UCI to play key role in innovative nuclear nonproliferation initiative

Date: 
Tuesday, March 27, 2018

US-UK consortium to test use of antineutrino detector in monitoring reactors

Irvine, Calif., March 27, 2018 – Harnessing the unusual characteristics of elusive subatomic particles known as antineutrinos, the University of California, Irvine will play a key role in a nuclear nonproliferation research collaboration between U.S. and U.K. laboratories and universities.

Sponsored by the U.S. Department of Energy’s National Nuclear Security Administration and managed by Lawrence Livermore National Laboratory, the Advanced Instrumentation Testbed initiative will foster the development of detection hardware and algorithms to improve nuclear security.

“Nuclear reactors produce vast numbers of antineutrinos; they are the only type of reactor emission that cannot be shielded or attenuated. But they can be detected. Therein lies an opportunity,” said AIT co-spokesman Mark Vagins, UCI professor of physics & astronomy.

“The purpose of the testbed is to demonstrate the capability to detect the operations of nuclear reactors at significant distances using antineutrino emissions,” said LLNL physicist and AIT principal investigator Adam Bernstein.

“Since the Nobel Prize-winning discovery of neutrinos by Frederick Reines and Clyde Cowan using a reactor source in the late 1950s, scientists have spent more than 60 years exploring their curious properties,” said Vagins. “Now, after four separate neutrino Nobel Prizes in four consecutive decades [in 1988, 1995, 2002 and 2015], it’s time to see if we can put these fascinating particles to work.”

Carrying no electric charge and much less mass than electrons, neutrinos – and antineutrinos, their antimatter counterparts – interact only very weakly with normal matter. As a result, they can travel through solid objects without slowing down or stopping.

UCI has been at the forefront of neutrino research since its inception: Reines – the neutrino’s co-discoverer – was founding dean of the campus’s School of Physical Sciences. He assembled an impressive faculty, with members participating in some of the most consequential experiments in the history of neutrino and particle physics. Some have measured neutrinos in and above the Antarctic ice.

#### Exercise A:
Answer these questions using the article on the antineutrino detection initiative:
(i) Which agency sponsors the Advanced Instrumentation Testbed initiative?
(ii) In which years were the four neutrino Nobel Prizes awarded?
(iii) What position did Frederick Reines hold at UCI?
The article and the records that follow are unrelated and should be treated separately.

#### Material shown:
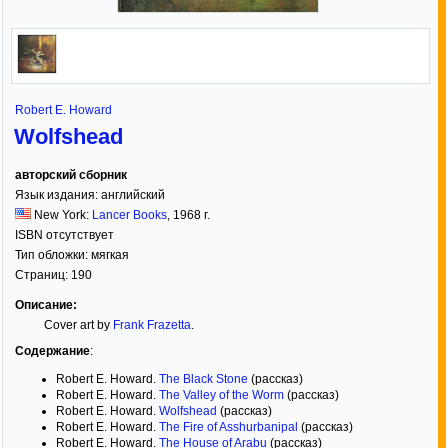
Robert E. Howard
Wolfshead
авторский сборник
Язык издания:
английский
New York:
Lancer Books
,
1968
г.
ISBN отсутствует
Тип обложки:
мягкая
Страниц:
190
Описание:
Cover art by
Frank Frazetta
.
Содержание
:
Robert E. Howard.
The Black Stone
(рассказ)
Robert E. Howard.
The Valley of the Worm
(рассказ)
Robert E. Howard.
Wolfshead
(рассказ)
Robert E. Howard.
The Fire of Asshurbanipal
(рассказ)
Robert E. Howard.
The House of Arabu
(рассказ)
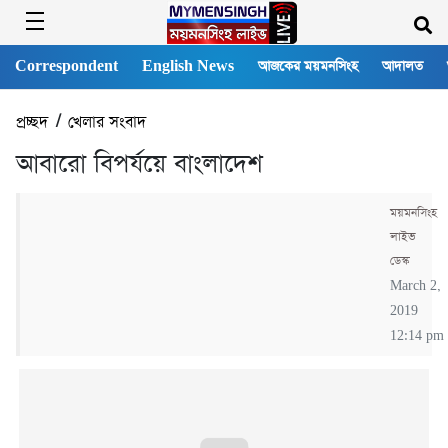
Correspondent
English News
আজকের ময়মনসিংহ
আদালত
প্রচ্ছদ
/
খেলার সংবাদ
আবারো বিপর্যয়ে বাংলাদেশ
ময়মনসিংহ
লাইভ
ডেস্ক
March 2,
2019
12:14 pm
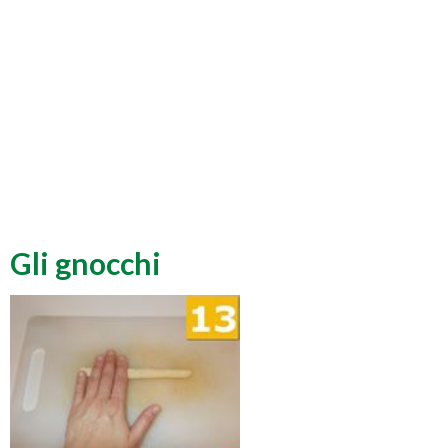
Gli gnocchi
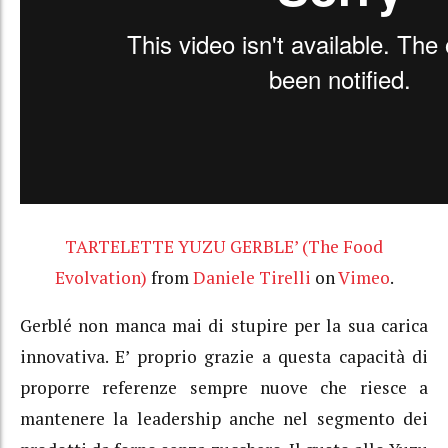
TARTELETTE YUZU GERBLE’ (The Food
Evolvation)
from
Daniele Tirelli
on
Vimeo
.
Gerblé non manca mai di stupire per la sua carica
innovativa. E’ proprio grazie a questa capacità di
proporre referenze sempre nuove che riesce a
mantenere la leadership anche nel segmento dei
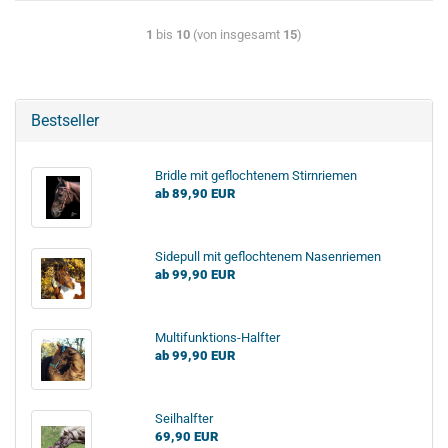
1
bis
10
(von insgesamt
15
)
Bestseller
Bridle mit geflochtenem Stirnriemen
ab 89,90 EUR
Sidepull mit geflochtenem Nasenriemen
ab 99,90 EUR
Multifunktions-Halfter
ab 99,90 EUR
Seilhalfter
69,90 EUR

#### Exercise B:
Extract every line of the records that contains the string "geflochtenem". Case counts.

#### Written reply A:
(i) The U.S. Department of Energy's National Nuclear Security Administration.
(ii) 1988, 1995, 2002 and 2015.
(iii) He was the founding dean of the School of Physical Sciences.

#### Written reply B:
Bridle mit geflochtenem Stirnriemen
Sidepull mit geflochtenem Nasenriemen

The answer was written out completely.